:: Provided records ::

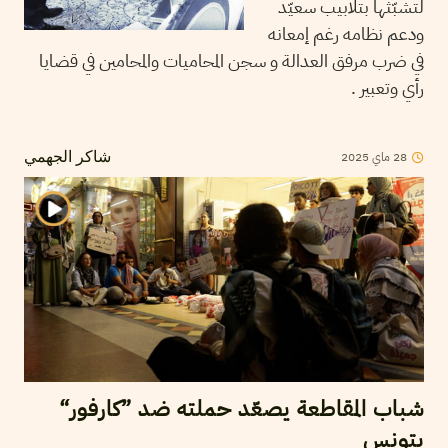
لتشبّثها بتلابيب سعيّد
ودعم نظامه رغم إمعانه
في ضرب مرفق العدالة و سجن المحاميات والمحامين في قضايا
رأي وتعبير .
28
ماي
2025
شاكر الجهمي
شباب المقاطعة يصعّد حملته ضد ”كارفور“
بتونس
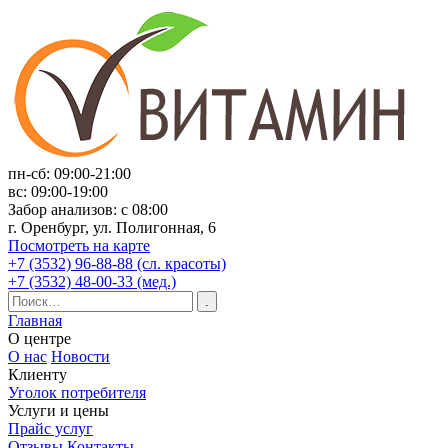
пн-сб: 09:00-21:00
вс: 09:00-19:00
Забор анализов: с 08:00
г. Оренбург, ул. Полигонная, 6
Посмотреть на карте
+7 (3532) 96-88-88 (сл. красоты)
+7 (3532) 48-00-33 (мед.)
Главная
О центре
О нас
Новости
Клиенту
Уголок потребителя
Услуги и цены
Прайс услуг
Отзывы
Контакты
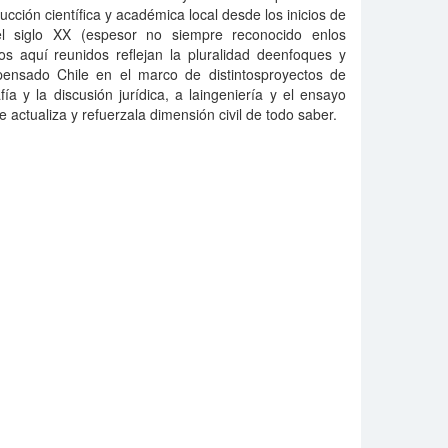
ucción científica y académica local desde los inicios de
el siglo XX (espesor no siempre reconocido enlos
ulos aquí reunidos reflejan la pluralidad deenfoques y
ensado Chile en el marco de distintosproyectos de
fía y la discusión jurídica, a laingeniería y el ensayo
e actualiza y refuerzala dimensión civil de todo saber.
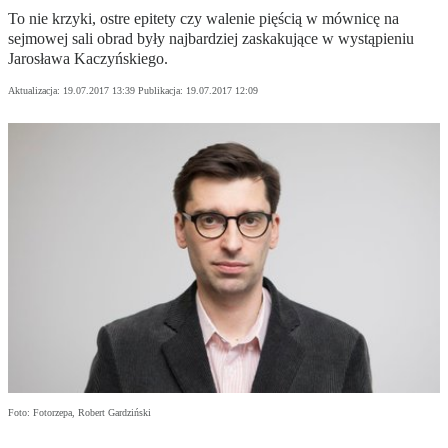
To nie krzyki, ostre epitety czy walenie pięścią w mównicę na
sejmowej sali obrad były najbardziej zaskakujące w wystąpieniu
Jarosława Kaczyńskiego.
Aktualizacja:
19.07.2017 13:39
Publikacja:
19.07.2017 12:09
Foto: Fotorzepa, Robert Gardziński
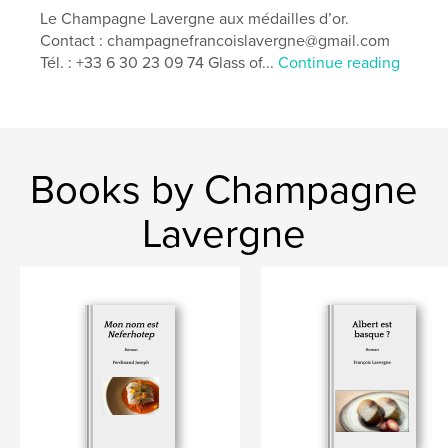
,
,
,
,
Vins
Japon
Prières
Chamanisme
Le Champagne Lavergne aux médailles d’or.
Contact : champagnefrancoislavergne@gmail.com
,
Religions
Santé
Tél. : +33 6 30 23 09 74 Glass of...
Continue reading
Books by Champagne
Lavergne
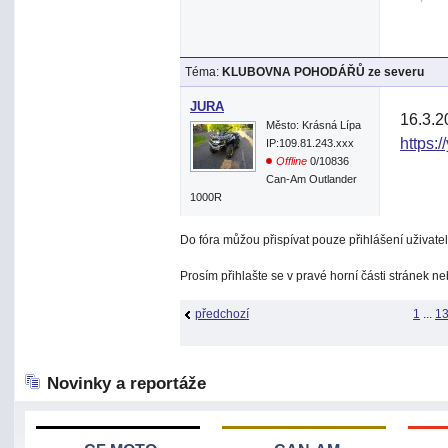
Téma:
KLUBOVNA POHODÁŘŮ ze severu
JURA
16.3.2
Město: Krásná Lípa
https
IP:109.81.243.xxx
Offline
0/10836
Can-Am Outlander
1000R
Do fóra můžou přispívat pouze přihlášení uživatel
Prosím přihlašte se v pravé horní části stránek n
předchozí
1
...
1
Novinky a reportáže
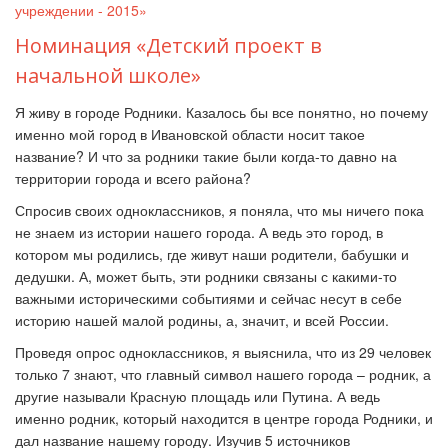
учреждении - 2015»
Номинация «Детский проект в
начальной школе»
Я живу в городе Родники. Казалось бы все понятно, но почему
именно мой город в Ивановской области носит такое
название? И что за родники такие были когда-то давно на
территории города и всего района?
Спросив своих одноклассников, я поняла, что мы ничего пока
не знаем из истории нашего города. А ведь это город, в
котором мы родились, где живут наши родители, бабушки и
дедушки. А, может быть, эти родники связаны с какими-то
важными историческими событиями и сейчас несут в себе
историю нашей малой родины, а, значит, и всей России.
Проведя опрос одноклассников, я выяснила, что из 29 человек
только 7 знают, что главный символ нашего города – родник, а
другие называли Красную площадь или Путина. А ведь
именно родник, который находится в центре города Родники, и
дал название нашему городу. Изучив 5 источников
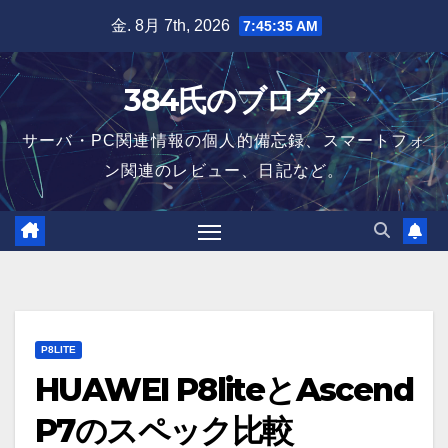
Skip
金. 8月 7th, 2026
7:45:36 AM
to
content
384氏のブログ
サーバ・PC関連情報の個人的備忘録、スマートフォ
ン関連のレビュー、日記など。
P8LITE
HUAWEI P8liteとAscend
P7のスペック比較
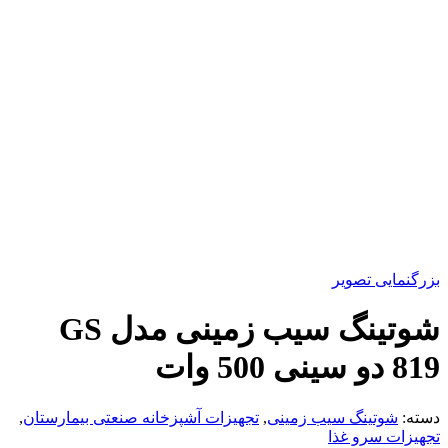
بزرگنمایی تصویر
شوتینگ سیب زمینی مدل GS
819 دو سینی 500 وات
دسته:
شوتینگ سیب‌ زمینی
,
تجهیزات آشپزخانه صنعتی بیمارستان
,
تجهیزات سرو غذا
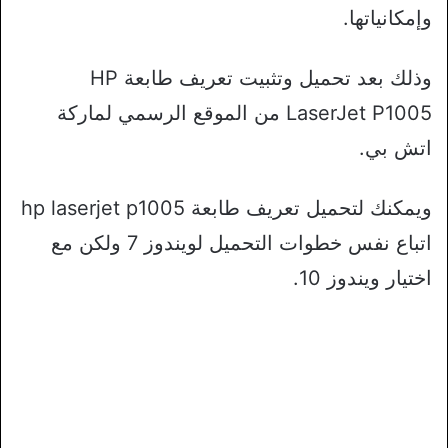
وإمكانياتها.
وذلك بعد تحميل وتثبيت تعريف طابعة HP
LaserJet P1005 من الموقع الرسمي لماركة
اتش بي.
ويمكنك لتحميل تعريف طابعة hp laserjet p1005
اتباع نفس خطوات التحميل لويندوز 7 ولكن مع
اختيار ويندوز 10.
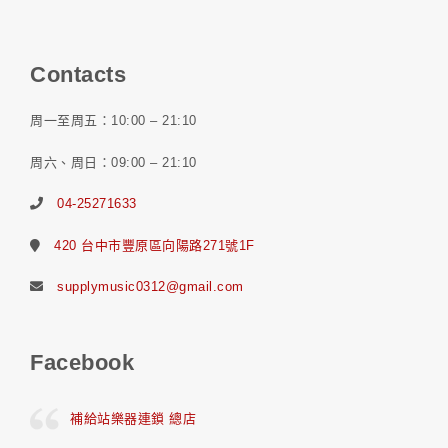
Contacts
周一至周五：10:00 – 21:10
周六、周日：09:00 – 21:10
04-25271633
420 台中市豐原區向陽路271號1F
supplymusic0312@gmail.com
Facebook
補給站樂器連鎖 總店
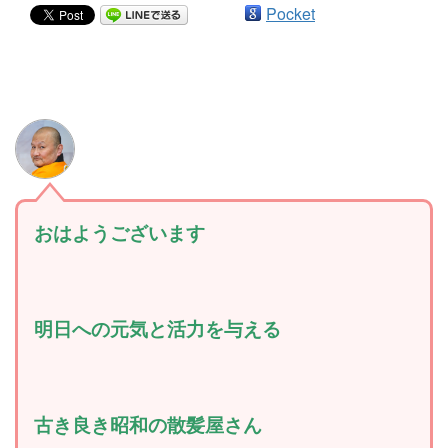
Pocket
おはようございます
明日への元気と活力を与える
古き良き昭和の散髪屋さん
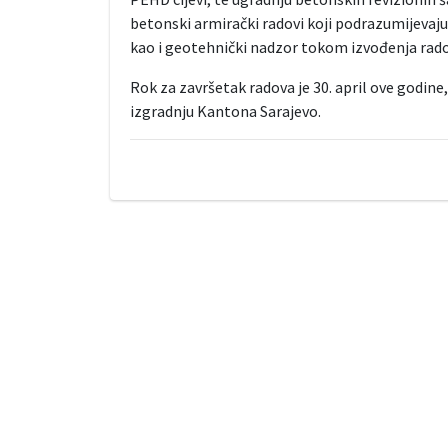
betonski armirački radovi koji podrazumijevaj
kao i geotehnički nadzor tokom izvođenja rado
Rok za završetak radova je 30. april ove godin
izgradnju Kantona Sarajevo.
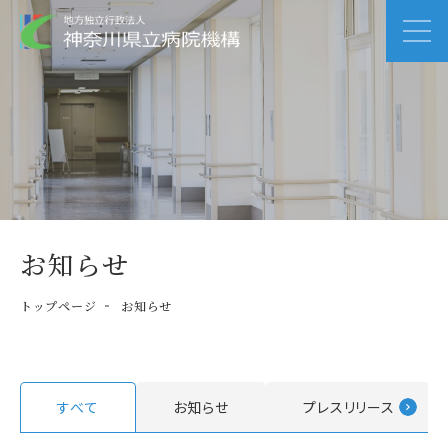
お知らせ
トップページ
お知らせ
すべて
お知らせ
プレスリリース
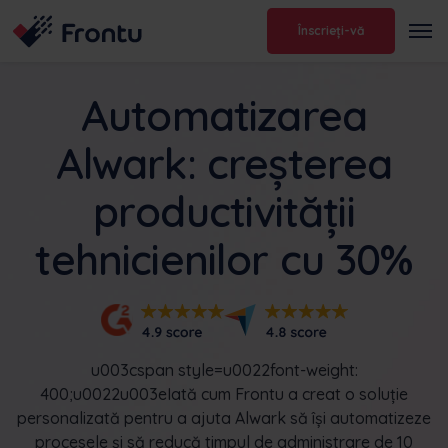
Înscrieți-vă
Automatizarea
Alwark: creșterea
productivității
tehnicienilor cu 30%
u003cspan style=u0022font-weight:
400;u0022u003eIată cum Frontu a creat o soluție
personalizată pentru a ajuta Alwark să își automatizeze
procesele și să reducă timpul de administrare de 10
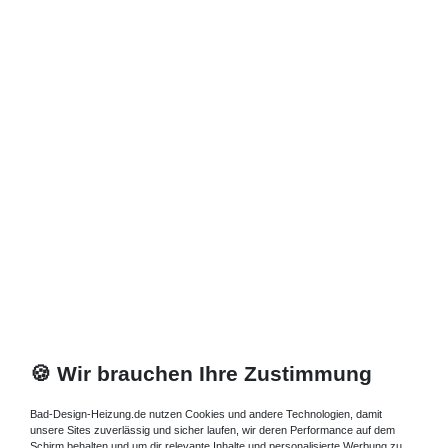
Zuletzt angesehene Artikel
Heizkörper 70 x 13 x ab 40 cm ab 636 Watt
534,06 € *
Artikel anzeigen
*
inkl. ges. MwSt.
zzgl.
Versandkosten
🍪 Wir brauchen Ihre Zustimmung
Bad-Design-Heizung.de nutzen Cookies und andere Technologien, damit
unsere Sites zuverlässig und sicher laufen, wir deren Performance auf dem
Schirm behalten und um dir relevante Inhalte und personalisierte Werbung zu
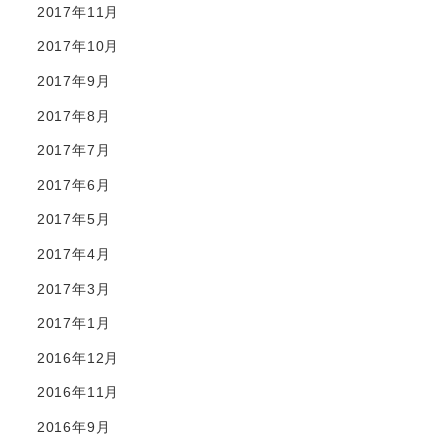
2017年11月
2017年10月
2017年9月
2017年8月
2017年7月
2017年6月
2017年5月
2017年4月
2017年3月
2017年1月
2016年12月
2016年11月
2016年9月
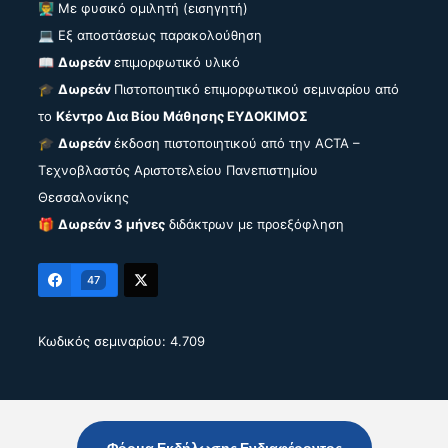
👨‍🏫 Με φυσικό ομιλητή (εισηγητή)
💻 Εξ αποστάσεως παρακολούθηση
📖
Δωρεάν
επιμορφωτικό υλικό
🎓
Δωρεάν
Πιστοποιητικό επιμορφωτικού σεμιναρίου από
το
Κέντρο Δια Βίου Μάθησης ΕΥΔΟΚΙΜΟΣ
🎓
Δωρεάν
έκδοση πιστοποιητικού από την ACTA –
Τεχνοβλαστός Αριστοτελείου Πανεπιστημίου
Θεσσαλονίκης
🎁
Δωρεάν 3 μήνες
διδάκτρων με προεξόφληση
47
Κωδικός σεμιναρίου: 4.709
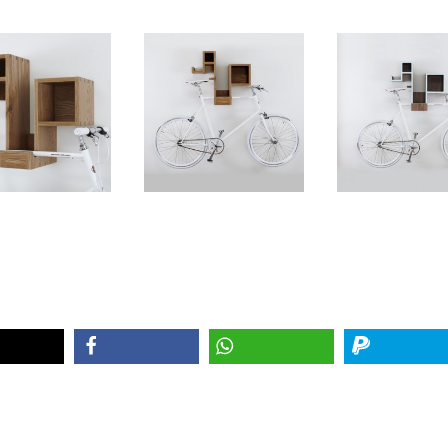
teilen
teilen
spenden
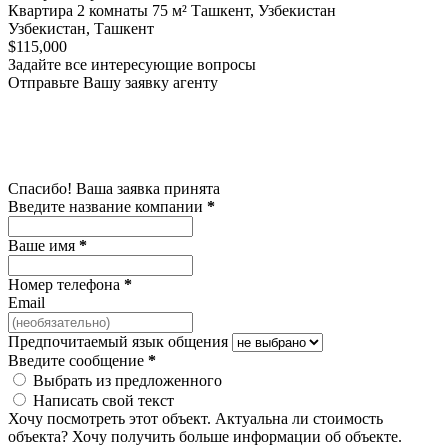
Квартира 2 комнаты 75 м² Ташкент, Узбекистан
Узбекистан, Ташкент
$115,000
Задайте все интересующие вопросы
Отправьте Вашу заявку агенту
Спасибо! Ваша заявка принята
Введите название компании
*
Ваше имя
*
Номер телефона
*
Email
Предпочитаемый язык общения
Введите сообщение
*
Выбрать из предложенного
Написать свой текст
Хочу посмотреть этот объект.
Актуальна ли стоимость
объекта?
Хочу получить больше информации об объекте.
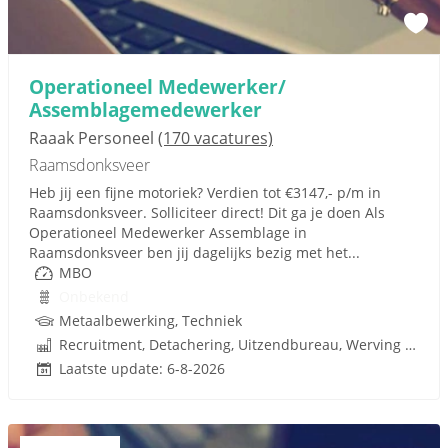
Operationeel Medewerker/
Assemblagemedewerker
Raaak Personeel
(170 vacatures)
Raamsdonksveer
Heb jij een fijne motoriek? Verdien tot €3147,- p/m in
Raamsdonksveer. Solliciteer direct! Dit ga je doen Als
Operationeel Medewerker Assemblage in
Raamsdonksveer ben jij dagelijks bezig met het...
MBO
Onbekend
Metaalbewerking, Techniek
Recruitment, Detachering, Uitzendbureau, Werving en Selectie
Laatste update: 6-8-2026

:::

The answer should hold every entry exactly as given and no pictures at all.

لتشبّثها بتلابيب سعيّد
ودعم نظامه رغم إمعانه
في ضرب مرفق العدالة و سجن المحاميات والمحامين في قضايا
رأي وتعبير .
28
ماي
2025
شاكر الجهمي
شباب المقاطعة يصعّد حملته ضد ”كارفور“
بتونس
пн-сб: 09:00-21:00
вс: 09:00-19:00
Забор анализов: с 08:00
г. Оренбург, ул. Полигонная, 6
Посмотреть на карте
+7 (3532) 96-88-88 (сл. красоты)
+7 (3532) 48-00-33 (мед.)
Главная
О центре
О нас
Новости
Клиенту
Уголок потребителя
Услуги и цены
Прайс услуг
Отзывы
Контакты
ucción científica y académica local desde los inicios de
el siglo XX (espesor no siempre reconocido enlos
ulos aquí reunidos reflejan la pluralidad deenfoques y
ensado Chile en el marco de distintosproyectos de
fía y la discusión jurídica, a laingeniería y el ensayo
e actualiza y refuerzala dimensión civil de todo saber.
To nie krzyki, ostre epitety czy walenie pięścią w mównicę na
sejmowej sali obrad były najbardziej zaskakujące w wystąpieniu
Jarosława Kaczyńskiego.
Aktualizacja:
19.07.2017 13:39
Publikacja:
19.07.2017 12:09
Foto: Fotorzepa, Robert Gardziński
,
,
,
,
Vins
Japon
Prières
Chamanisme
Le Champagne Lavergne aux médailles d’or.
Contact : champagnefrancoislavergne@gmail.com
,
Religions
Santé
Tél. : +33 6 30 23 09 74 Glass of...
Continue reading
Books by Champagne
Lavergne
Téma:
KLUBOVNA POHODÁŘŮ ze severu
JURA
16.3.2
Město: Krásná Lípa
https
IP:109.81.243.xxx
Offline
0/10836
Can-Am Outlander
1000R
Do fóra můžou přispívat pouze přihlášení uživatel
Prosím přihlašte se v pravé horní části stránek n
předchozí
1
...
1
Novinky a reportáže
учреждении - 2015»
Номинация «Детский проект в
начальной школе»
Я живу в городе Родники. Казалось бы все понятно, но почему
именно мой город в Ивановской области носит такое
название? И что за родники такие были когда-то давно на
территории города и всего района?
Спросив своих одноклассников, я поняла, что мы ничего пока
не знаем из истории нашего города. А ведь это город, в
котором мы родились, где живут наши родители, бабушки и
дедушки. А, может быть, эти родники связаны с какими-то
важными историческими событиями и сейчас несут в себе
историю нашей малой родины, а, значит, и всей России.
Проведя опрос одноклассников, я выяснила, что из 29 человек
только 7 знают, что главный символ нашего города – родник, а
другие называли Красную площадь или Путина. А ведь
именно родник, который находится в центре города Родники, и
дал название нашему городу. Изучив 5 источников
Skip
金. 8月 7th, 2026
7:45:36 AM
to
content
384氏のブログ
サーバ・PC関連情報の個人的備忘録、スマートフォ
ン関連のレビュー、日記など。
P8LITE
HUAWEI P8liteとAscend
P7のスペック比較
بزرگنمایی تصویر
شوتینگ سیب زمینی مدل GS
819 دو سینی 500 وات
دسته:
شوتینگ سیب‌ زمینی
,
تجهیزات آشپزخانه صنعتی بیمارستان
,
تجهیزات سرو غذا
وإمكانياتها.
وذلك بعد تحميل وتثبيت تعريف طابعة HP
LaserJet P1005 من الموقع الرسمي لماركة
اتش بي.
ويمكنك لتحميل تعريف طابعة hp laserjet p1005
اتباع نفس خطوات التحميل لويندوز 7 ولكن مع
اختيار ويندوز 10.
Contacts
周一至周五：10:00 – 21:10
周六、周日：09:00 – 21:10
04-25271633
420 台中市豐原區向陽路271號1F
supplymusic0312@gmail.com
Facebook
補給站樂器連鎖 總店
Pocket
おはようございます
明日への元気と活力を与える
古き良き昭和の散髪屋さん
betonski armirački radovi koji podrazumijevaj
kao i geotehnički nadzor tokom izvođenja rado
Rok za završetak radova je 30. april ove godin
izgradnju Kantona Sarajevo.
お知らせ
トップページ
お知らせ
すべて
お知らせ
プレスリリース
Înscrieți-vă
Automatizarea
Alwark: creșterea
productivității
tehnicienilor cu 30%
u003cspan style=u0022font-weight:
400;u0022u003eIată cum Frontu a creat o soluție
personalizată pentru a ajuta Alwark să își automatizeze
procesele și să reducă timpul de administrare de 10
Zuletzt angesehene Artikel
Heizkörper 70 x 13 x ab 40 cm ab 636 Watt
534,06 € *
Artikel anzeigen
*
inkl. ges. MwSt.
zzgl.
Versandkosten
🍪 Wir brauchen Ihre Zustimmung
Bad-Design-Heizung.de nutzen Cookies und andere Technologien, damit
unsere Sites zuverlässig und sicher laufen, wir deren Performance auf dem
Schirm behalten und um dir relevante Inhalte und personalisierte Werbung zu
2017年11月
2017年10月
2017年9月
2017年8月
2017年7月
2017年6月
2017年5月
2017年4月
2017年3月
2017年1月
2016年12月
2016年11月
2016年9月
👨‍🏫 Με φυσικό ομιλητή (εισηγητή)
💻 Εξ αποστάσεως παρακολούθηση
📖
Δωρεάν
επιμορφωτικό υλικό
🎓
Δωρεάν
Πιστοποιητικό επιμορφωτικού σεμιναρίου από
το
Κέντρο Δια Βίου Μάθησης ΕΥΔΟΚΙΜΟΣ
🎓
Δωρεάν
έκδοση πιστοποιητικού από την ACTA –
Τεχνοβλαστός Αριστοτελείου Πανεπιστημίου
Θεσσαλονίκης
🎁
Δωρεάν 3 μήνες
διδάκτρων με προεξόφληση
47
Κωδικός σεμιναρίου: 4.709
teilen
teilen
spenden
Квартира 2 комнаты 75 м² Ташкент, Узбекистан
Узбекистан, Ташкент
$115,000
Задайте все интересующие вопросы
Отправьте Вашу заявку агенту
Спасибо! Ваша заявка принята
Введите название компании
*
Ваше имя
*
Номер телефона
*
Email
Предпочитаемый язык общения
Введите сообщение
*
Выбрать из предложенного
Написать свой текст
Хочу посмотреть этот объект.
Актуальна ли стоимость
объекта?
Хочу получить больше информации об объекте.
Operationeel Medewerker/
Assemblagemedewerker
Raaak Personeel
(170 vacatures)
Raamsdonksveer
Heb jij een fijne motoriek? Verdien tot €3147,- p/m in
Raamsdonksveer. Solliciteer direct! Dit ga je doen Als
Operationeel Medewerker Assemblage in
Raamsdonksveer ben jij dagelijks bezig met het...
MBO
Onbekend
Metaalbewerking, Techniek
Recruitment, Detachering, Uitzendbureau, Werving en Selectie
Laatste update: 6-8-2026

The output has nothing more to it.